1 research outputs found
Towards a corpus for credibility assessment in software practitioner blog articles
Blogs are a source of grey literature which are widely adopted by software
practitioners for disseminating opinion and experience. Analysing such articles
can provide useful insights into the state-of-practice for software engineering
research. However, there are challenges in identifying higher quality content
from the large quantity of articles available. Credibility assessment can help
in identifying quality content, though there is a lack of existing corpora.
Credibility is typically measured through a series of conceptual criteria, with
'argumentation' and 'evidence' being two important criteria.
We create a corpus labelled for argumentation and evidence that can aid the
credibility community. The corpus consists of articles from the blog of a
single software practitioner and is publicly available.

..............................

- [Tasks]:
[A] Render this sentence from the abstract on blog credibility into French: "Credibility assessment can help in identifying quality content, though there is a lack of existing corpora."
[B] Pick up the abstract on credibility assessment in software practitioner blog articles after its final sentence and extend it with a few more sentences.

- [Data shown]:
..............................

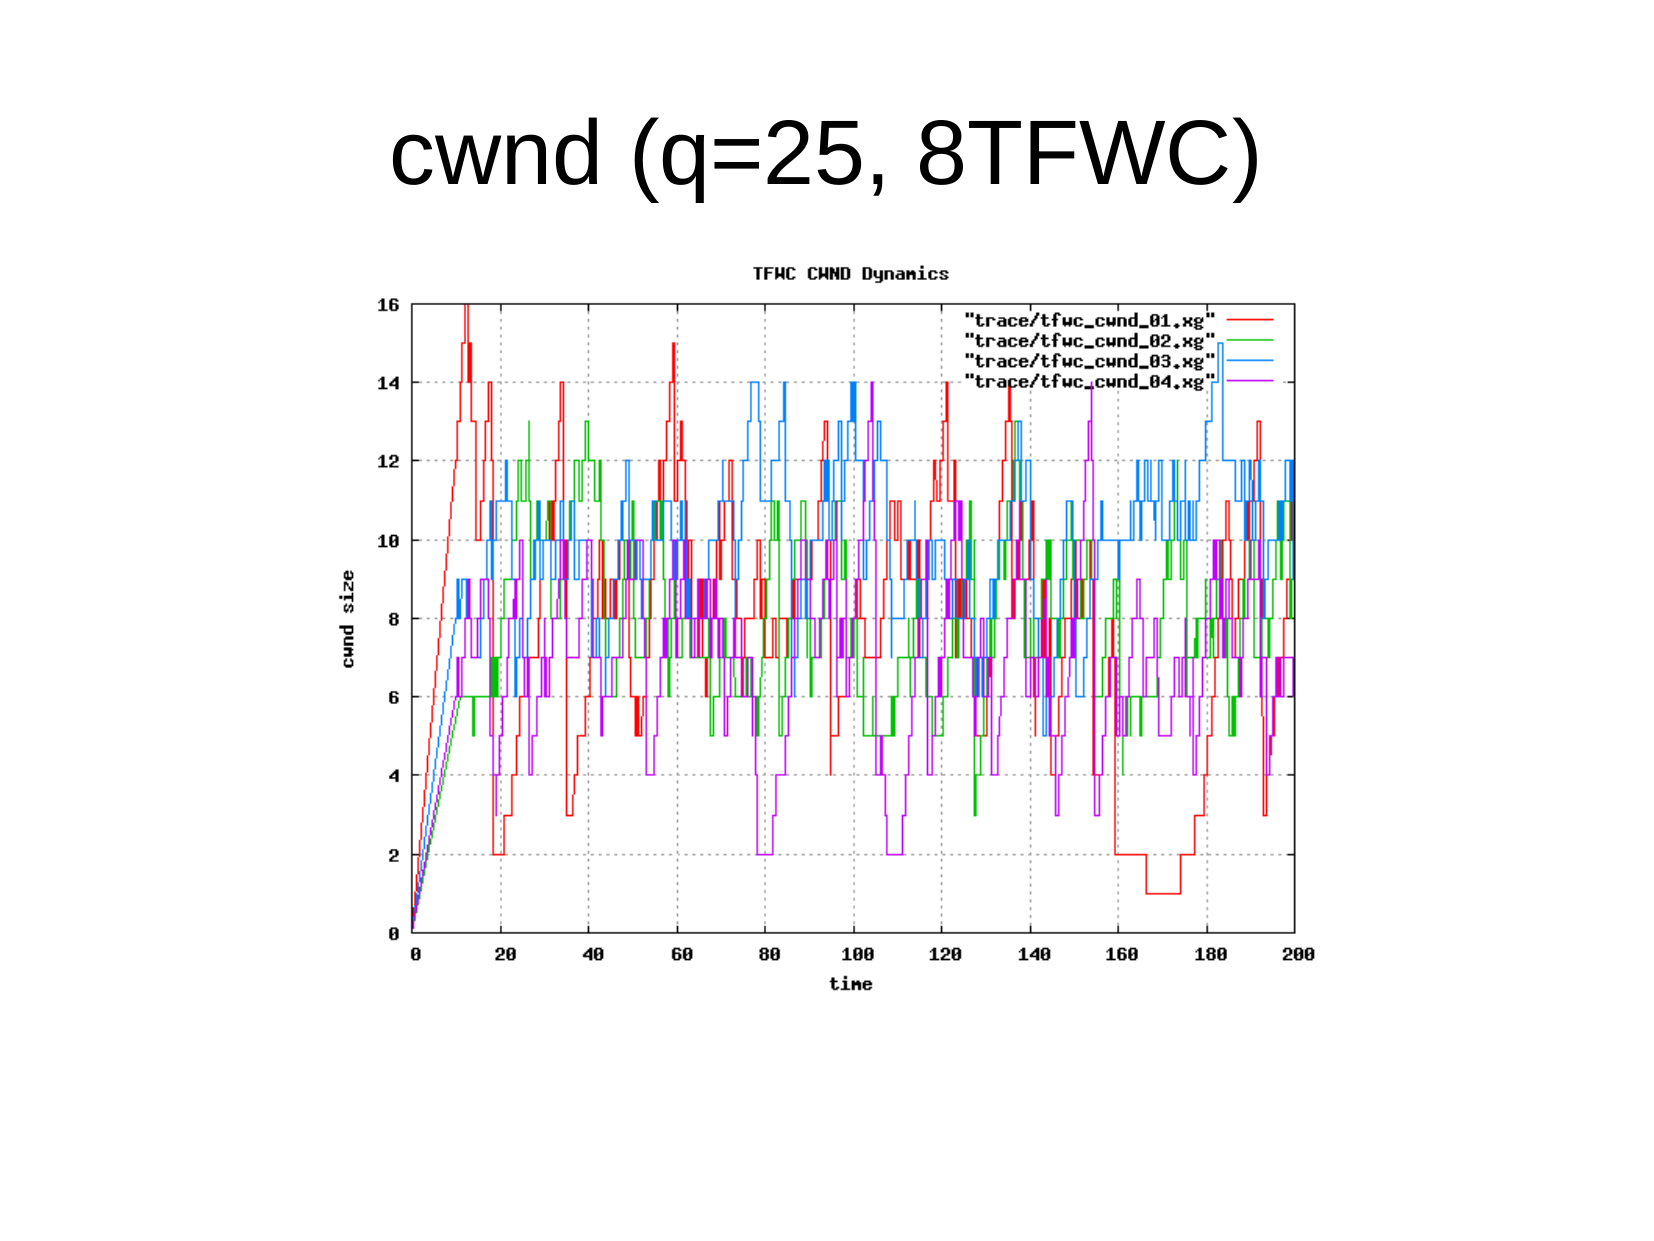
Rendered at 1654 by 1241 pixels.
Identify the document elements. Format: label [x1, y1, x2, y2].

picture [327, 244, 1327, 995]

..............................

- [Answers by task]:
[A] L'évaluation de la crédibilité peut aider à repérer les contenus de qualité, bien que les corpus existants fassent défaut.

[B]
Three annotators label the corpus with a series of conceptual credibility
criteria, reaching an agreement of 0.82 (Fleiss' Kappa). We present preliminary
analysis of the corpus by using it to investigate the identification of claim
sentences (one of our ten labels).
We train four systems (Bert, KNN, Decision Tree and SVM) using three feature
sets (Bag of Words, Topic Modelling and InferSent), achieving an F1 score of
0.64 using InferSent and a Linear SVM.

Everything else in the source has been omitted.